**Work item:**
Please update each listing below by changing "pose line" to "pose record" and leaving everything else unchanged.

**Dataset content:**
# # # #

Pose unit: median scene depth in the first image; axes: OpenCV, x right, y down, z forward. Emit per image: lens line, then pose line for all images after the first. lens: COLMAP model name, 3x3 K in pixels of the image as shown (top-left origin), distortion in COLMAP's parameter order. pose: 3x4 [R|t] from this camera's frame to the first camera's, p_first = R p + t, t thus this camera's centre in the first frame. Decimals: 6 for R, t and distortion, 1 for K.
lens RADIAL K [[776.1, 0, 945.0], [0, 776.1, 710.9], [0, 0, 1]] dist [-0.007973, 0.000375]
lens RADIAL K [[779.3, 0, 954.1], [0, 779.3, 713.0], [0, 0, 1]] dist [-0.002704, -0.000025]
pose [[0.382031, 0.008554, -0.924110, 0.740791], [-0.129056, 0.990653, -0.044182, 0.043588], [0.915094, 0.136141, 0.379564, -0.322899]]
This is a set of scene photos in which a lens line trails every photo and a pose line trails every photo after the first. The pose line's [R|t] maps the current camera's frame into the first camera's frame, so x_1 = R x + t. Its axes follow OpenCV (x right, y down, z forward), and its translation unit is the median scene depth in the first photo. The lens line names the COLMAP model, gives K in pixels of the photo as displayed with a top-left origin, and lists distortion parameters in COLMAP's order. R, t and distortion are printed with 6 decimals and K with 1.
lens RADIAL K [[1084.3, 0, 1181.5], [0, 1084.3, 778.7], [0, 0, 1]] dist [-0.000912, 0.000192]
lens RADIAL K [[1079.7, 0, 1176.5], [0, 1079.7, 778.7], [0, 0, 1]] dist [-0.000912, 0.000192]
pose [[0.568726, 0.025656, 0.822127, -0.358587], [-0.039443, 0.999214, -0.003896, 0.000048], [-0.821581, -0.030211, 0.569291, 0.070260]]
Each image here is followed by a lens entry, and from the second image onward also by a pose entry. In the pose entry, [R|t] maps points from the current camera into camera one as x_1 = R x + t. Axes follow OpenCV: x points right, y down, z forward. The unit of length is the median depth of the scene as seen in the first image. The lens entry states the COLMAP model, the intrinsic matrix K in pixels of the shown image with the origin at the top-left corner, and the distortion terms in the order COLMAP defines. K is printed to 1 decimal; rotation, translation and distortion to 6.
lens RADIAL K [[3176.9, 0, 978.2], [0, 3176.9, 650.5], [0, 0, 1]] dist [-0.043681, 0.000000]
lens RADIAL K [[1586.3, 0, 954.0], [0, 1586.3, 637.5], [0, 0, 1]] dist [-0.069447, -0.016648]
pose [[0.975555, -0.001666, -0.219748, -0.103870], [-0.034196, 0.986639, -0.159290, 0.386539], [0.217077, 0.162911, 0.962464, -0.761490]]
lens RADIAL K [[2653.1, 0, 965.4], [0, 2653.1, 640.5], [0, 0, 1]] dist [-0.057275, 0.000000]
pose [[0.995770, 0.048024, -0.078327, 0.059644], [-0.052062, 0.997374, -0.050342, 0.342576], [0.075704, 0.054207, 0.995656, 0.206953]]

# # # #

**Result:**
Pose unit: median scene depth in the first image; axes: OpenCV, x right, y down, z forward. Emit per image: lens line, then pose record for all images after the first. lens: COLMAP model name, 3x3 K in pixels of the image as shown (top-left origin), distortion in COLMAP's parameter order. pose: 3x4 [R|t] from this camera's frame to the first camera's, p_first = R p + t, t thus this camera's centre in the first frame. Decimals: 6 for R, t and distortion, 1 for K.
lens RADIAL K [[776.1, 0, 945.0], [0, 776.1, 710.9], [0, 0, 1]] dist [-0.007973, 0.000375]
lens RADIAL K [[779.3, 0, 954.1], [0, 779.3, 713.0], [0, 0, 1]] dist [-0.002704, -0.000025]
pose [[0.382031, 0.008554, -0.924110, 0.740791], [-0.129056, 0.990653, -0.044182, 0.043588], [0.915094, 0.136141, 0.379564, -0.322899]]
This is a set of scene photos in which a lens line trails every photo and a pose record trails every photo after the first. The pose record's [R|t] maps the current camera's frame into the first camera's frame, so x_1 = R x + t. Its axes follow OpenCV (x right, y down, z forward), and its translation unit is the median scene depth in the first photo. The lens line names the COLMAP model, gives K in pixels of the photo as displayed with a top-left origin, and lists distortion parameters in COLMAP's order. R, t and distortion are printed with 6 decimals and K with 1.
lens RADIAL K [[1084.3, 0, 1181.5], [0, 1084.3, 778.7], [0, 0, 1]] dist [-0.000912, 0.000192]
lens RADIAL K [[1079.7, 0, 1176.5], [0, 1079.7, 778.7], [0, 0, 1]] dist [-0.000912, 0.000192]
pose [[0.568726, 0.025656, 0.822127, -0.358587], [-0.039443, 0.999214, -0.003896, 0.000048], [-0.821581, -0.030211, 0.569291, 0.070260]]
Each image here is followed by a lens entry, and from the second image onward also by a pose entry. In the pose entry, [R|t] maps points from the current camera into camera one as x_1 = R x + t. Axes follow OpenCV: x points right, y down, z forward. The unit of length is the median depth of the scene as seen in the first image. The lens entry states the COLMAP model, the intrinsic matrix K in pixels of the shown image with the origin at the top-left corner, and the distortion terms in the order COLMAP defines. K is printed to 1 decimal; rotation, translation and distortion to 6.
lens RADIAL K [[3176.9, 0, 978.2], [0, 3176.9, 650.5], [0, 0, 1]] dist [-0.043681, 0.000000]
lens RADIAL K [[1586.3, 0, 954.0], [0, 1586.3, 637.5], [0, 0, 1]] dist [-0.069447, -0.016648]
pose [[0.975555, -0.001666, -0.219748, -0.103870], [-0.034196, 0.986639, -0.159290, 0.386539], [0.217077, 0.162911, 0.962464, -0.761490]]
lens RADIAL K [[2653.1, 0, 965.4], [0, 2653.1, 640.5], [0, 0, 1]] dist [-0.057275, 0.000000]
pose [[0.995770, 0.048024, -0.078327, 0.059644], [-0.052062, 0.997374, -0.050342, 0.342576], [0.075704, 0.054207, 0.995656, 0.206953]]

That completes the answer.